» ASSIGNMENT
Retype the data exactly. Spelling and punctuation stay as they are.
*** Opening of DATA SUPPLIED ***
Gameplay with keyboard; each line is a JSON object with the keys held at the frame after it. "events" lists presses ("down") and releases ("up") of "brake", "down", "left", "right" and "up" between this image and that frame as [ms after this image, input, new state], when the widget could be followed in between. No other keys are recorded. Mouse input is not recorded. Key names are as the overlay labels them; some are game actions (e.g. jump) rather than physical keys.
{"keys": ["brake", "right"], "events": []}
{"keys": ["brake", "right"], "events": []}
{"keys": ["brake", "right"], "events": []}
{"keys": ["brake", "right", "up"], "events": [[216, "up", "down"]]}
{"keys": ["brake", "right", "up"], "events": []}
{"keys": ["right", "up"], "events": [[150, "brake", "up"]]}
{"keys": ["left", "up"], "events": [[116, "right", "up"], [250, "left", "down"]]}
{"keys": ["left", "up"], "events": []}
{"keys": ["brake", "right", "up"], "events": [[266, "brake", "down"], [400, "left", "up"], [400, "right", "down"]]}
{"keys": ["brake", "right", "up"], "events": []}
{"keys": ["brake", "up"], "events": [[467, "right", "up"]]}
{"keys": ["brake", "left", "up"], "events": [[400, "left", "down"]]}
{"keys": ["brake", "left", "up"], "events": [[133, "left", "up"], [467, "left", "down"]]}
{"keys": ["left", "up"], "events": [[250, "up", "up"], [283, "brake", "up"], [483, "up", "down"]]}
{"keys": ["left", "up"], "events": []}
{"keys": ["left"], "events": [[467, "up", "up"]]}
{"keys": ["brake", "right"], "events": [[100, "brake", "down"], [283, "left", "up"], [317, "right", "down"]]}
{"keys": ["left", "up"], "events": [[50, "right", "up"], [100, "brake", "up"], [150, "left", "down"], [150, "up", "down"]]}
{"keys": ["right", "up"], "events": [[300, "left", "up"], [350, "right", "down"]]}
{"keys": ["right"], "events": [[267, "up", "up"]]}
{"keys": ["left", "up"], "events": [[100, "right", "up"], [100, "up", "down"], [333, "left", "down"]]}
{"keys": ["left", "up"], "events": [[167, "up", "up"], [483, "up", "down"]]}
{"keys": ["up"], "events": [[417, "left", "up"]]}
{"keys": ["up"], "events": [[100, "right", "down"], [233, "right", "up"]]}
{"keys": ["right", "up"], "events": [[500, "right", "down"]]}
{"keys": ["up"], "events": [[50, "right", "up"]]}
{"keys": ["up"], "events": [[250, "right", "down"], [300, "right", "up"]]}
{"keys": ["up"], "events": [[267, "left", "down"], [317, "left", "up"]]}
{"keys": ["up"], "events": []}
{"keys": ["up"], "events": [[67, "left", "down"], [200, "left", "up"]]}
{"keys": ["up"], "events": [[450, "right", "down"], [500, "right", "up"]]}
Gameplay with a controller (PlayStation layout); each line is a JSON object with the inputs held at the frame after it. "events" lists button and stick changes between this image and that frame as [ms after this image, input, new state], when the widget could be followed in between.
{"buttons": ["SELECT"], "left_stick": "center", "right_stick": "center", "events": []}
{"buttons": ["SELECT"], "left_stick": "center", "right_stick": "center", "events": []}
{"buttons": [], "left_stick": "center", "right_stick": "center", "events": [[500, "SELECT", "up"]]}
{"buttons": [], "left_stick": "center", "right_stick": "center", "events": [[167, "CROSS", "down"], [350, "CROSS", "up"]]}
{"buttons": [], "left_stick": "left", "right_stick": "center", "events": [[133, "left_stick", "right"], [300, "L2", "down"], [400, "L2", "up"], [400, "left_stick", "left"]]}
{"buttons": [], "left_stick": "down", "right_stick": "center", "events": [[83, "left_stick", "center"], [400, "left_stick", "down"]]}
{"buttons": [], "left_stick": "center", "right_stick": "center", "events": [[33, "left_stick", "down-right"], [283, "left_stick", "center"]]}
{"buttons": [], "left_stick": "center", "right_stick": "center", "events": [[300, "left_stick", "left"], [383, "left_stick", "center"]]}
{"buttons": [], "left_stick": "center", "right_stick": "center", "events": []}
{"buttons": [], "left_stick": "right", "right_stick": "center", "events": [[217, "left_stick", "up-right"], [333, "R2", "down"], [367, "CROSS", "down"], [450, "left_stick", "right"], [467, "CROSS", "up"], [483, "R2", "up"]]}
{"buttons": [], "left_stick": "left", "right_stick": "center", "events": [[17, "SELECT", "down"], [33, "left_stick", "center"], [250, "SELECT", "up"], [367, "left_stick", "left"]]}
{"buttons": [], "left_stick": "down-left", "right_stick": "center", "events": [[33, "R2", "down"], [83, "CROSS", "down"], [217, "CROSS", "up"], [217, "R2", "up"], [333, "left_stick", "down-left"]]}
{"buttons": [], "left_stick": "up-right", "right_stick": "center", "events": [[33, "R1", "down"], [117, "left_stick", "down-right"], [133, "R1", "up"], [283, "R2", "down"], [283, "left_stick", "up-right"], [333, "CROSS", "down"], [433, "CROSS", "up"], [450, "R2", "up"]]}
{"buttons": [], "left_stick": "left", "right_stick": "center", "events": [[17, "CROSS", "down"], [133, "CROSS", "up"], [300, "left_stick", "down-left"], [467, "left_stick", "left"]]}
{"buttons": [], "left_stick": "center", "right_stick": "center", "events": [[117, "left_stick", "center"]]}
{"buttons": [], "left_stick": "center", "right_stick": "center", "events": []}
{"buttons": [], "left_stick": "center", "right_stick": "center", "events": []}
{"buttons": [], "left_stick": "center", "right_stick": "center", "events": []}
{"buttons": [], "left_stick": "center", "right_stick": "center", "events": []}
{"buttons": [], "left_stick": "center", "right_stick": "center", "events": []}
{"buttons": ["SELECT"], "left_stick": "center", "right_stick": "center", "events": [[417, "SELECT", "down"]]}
*** Close of DATA SUPPLIED ***
» WRITTEN ANSWER
Gameplay with keyboard; each line is a JSON object with the keys held at the frame after it. "events" lists presses ("down") and releases ("up") of "brake", "down", "left", "right" and "up" between this image and that frame as [ms after this image, input, new state], when the widget could be followed in between. No other keys are recorded. Mouse input is not recorded. Key names are as the overlay labels them; some are game actions (e.g. jump) rather than physical keys.
{"keys": ["brake", "right"], "events": []}
{"keys": ["brake", "right"], "events": []}
{"keys": ["brake", "right"], "events": []}
{"keys": ["brake", "right", "up"], "events": [[216, "up", "down"]]}
{"keys": ["brake", "right", "up"], "events": []}
{"keys": ["right", "up"], "events": [[150, "brake", "up"]]}
{"keys": ["left", "up"], "events": [[116, "right", "up"], [250, "left", "down"]]}
{"keys": ["left", "up"], "events": []}
{"keys": ["brake", "right", "up"], "events": [[266, "brake", "down"], [400, "left", "up"], [400, "right", "down"]]}
{"keys": ["brake", "right", "up"], "events": []}
{"keys": ["brake", "up"], "events": [[467, "right", "up"]]}
{"keys": ["brake", "left", "up"], "events": [[400, "left", "down"]]}
{"keys": ["brake", "left", "up"], "events": [[133, "left", "up"], [467, "left", "down"]]}
{"keys": ["left", "up"], "events": [[250, "up", "up"], [283, "brake", "up"], [483, "up", "down"]]}
{"keys": ["left", "up"], "events": []}
{"keys": ["left"], "events": [[467, "up", "up"]]}
{"keys": ["brake", "right"], "events": [[100, "brake", "down"], [283, "left", "up"], [317, "right", "down"]]}
{"keys": ["left", "up"], "events": [[50, "right", "up"], [100, "brake", "up"], [150, "left", "down"], [150, "up", "down"]]}
{"keys": ["right", "up"], "events": [[300, "left", "up"], [350, "right", "down"]]}
{"keys": ["right"], "events": [[267, "up", "up"]]}
{"keys": ["left", "up"], "events": [[100, "right", "up"], [100, "up", "down"], [333, "left", "down"]]}
{"keys": ["left", "up"], "events": [[167, "up", "up"], [483, "up", "down"]]}
{"keys": ["up"], "events": [[417, "left", "up"]]}
{"keys": ["up"], "events": [[100, "right", "down"], [233, "right", "up"]]}
{"keys": ["right", "up"], "events": [[500, "right", "down"]]}
{"keys": ["up"], "events": [[50, "right", "up"]]}
{"keys": ["up"], "events": [[250, "right", "down"], [300, "right", "up"]]}
{"keys": ["up"], "events": [[267, "left", "down"], [317, "left", "up"]]}
{"keys": ["up"], "events": []}
{"keys": ["up"], "events": [[67, "left", "down"], [200, "left", "up"]]}
{"keys": ["up"], "events": [[450, "right", "down"], [500, "right", "up"]]}
Gameplay with a controller (PlayStation layout); each line is a JSON object with the inputs held at the frame after it. "events" lists button and stick changes between this image and that frame as [ms after this image, input, new state], when the widget could be followed in between.
{"buttons": ["SELECT"], "left_stick": "center", "right_stick": "center", "events": []}
{"buttons": ["SELECT"], "left_stick": "center", "right_stick": "center", "events": []}
{"buttons": [], "left_stick": "center", "right_stick": "center", "events": [[500, "SELECT", "up"]]}
{"buttons": [], "left_stick": "center", "right_stick": "center", "events": [[167, "CROSS", "down"], [350, "CROSS", "up"]]}
{"buttons": [], "left_stick": "left", "right_stick": "center", "events": [[133, "left_stick", "right"], [300, "L2", "down"], [400, "L2", "up"], [400, "left_stick", "left"]]}
{"buttons": [], "left_stick": "down", "right_stick": "center", "events": [[83, "left_stick", "center"], [400, "left_stick", "down"]]}
{"buttons": [], "left_stick": "center", "right_stick": "center", "events": [[33, "left_stick", "down-right"], [283, "left_stick", "center"]]}
{"buttons": [], "left_stick": "center", "right_stick": "center", "events": [[300, "left_stick", "left"], [383, "left_stick", "center"]]}
{"buttons": [], "left_stick": "center", "right_stick": "center", "events": []}
{"buttons": [], "left_stick": "right", "right_stick": "center", "events": [[217, "left_stick", "up-right"], [333, "R2", "down"], [367, "CROSS", "down"], [450, "left_stick", "right"], [467, "CROSS", "up"], [483, "R2", "up"]]}
{"buttons": [], "left_stick": "left", "right_stick": "center", "events": [[17, "SELECT", "down"], [33, "left_stick", "center"], [250, "SELECT", "up"], [367, "left_stick", "left"]]}
{"buttons": [], "left_stick": "down-left", "right_stick": "center", "events": [[33, "R2", "down"], [83, "CROSS", "down"], [217, "CROSS", "up"], [217, "R2", "up"], [333, "left_stick", "down-left"]]}
{"buttons": [], "left_stick": "up-right", "right_stick": "center", "events": [[33, "R1", "down"], [117, "left_stick", "down-right"], [133, "R1", "up"], [283, "R2", "down"], [283, "left_stick", "up-right"], [333, "CROSS", "down"], [433, "CROSS", "up"], [450, "R2", "up"]]}
{"buttons": [], "left_stick": "left", "right_stick": "center", "events": [[17, "CROSS", "down"], [133, "CROSS", "up"], [300, "left_stick", "down-left"], [467, "left_stick", "left"]]}
{"buttons": [], "left_stick": "center", "right_stick": "center", "events": [[117, "left_stick", "center"]]}
{"buttons": [], "left_stick": "center", "right_stick": "center", "events": []}
{"buttons": [], "left_stick": "center", "right_stick": "center", "events": []}
{"buttons": [], "left_stick": "center", "right_stick": "center", "events": []}
{"buttons": [], "left_stick": "center", "right_stick": "center", "events": []}
{"buttons": [], "left_stick": "center", "right_stick": "center", "events": []}
{"buttons": ["SELECT"], "left_stick": "center", "right_stick": "center", "events": [[417, "SELECT", "down"]]}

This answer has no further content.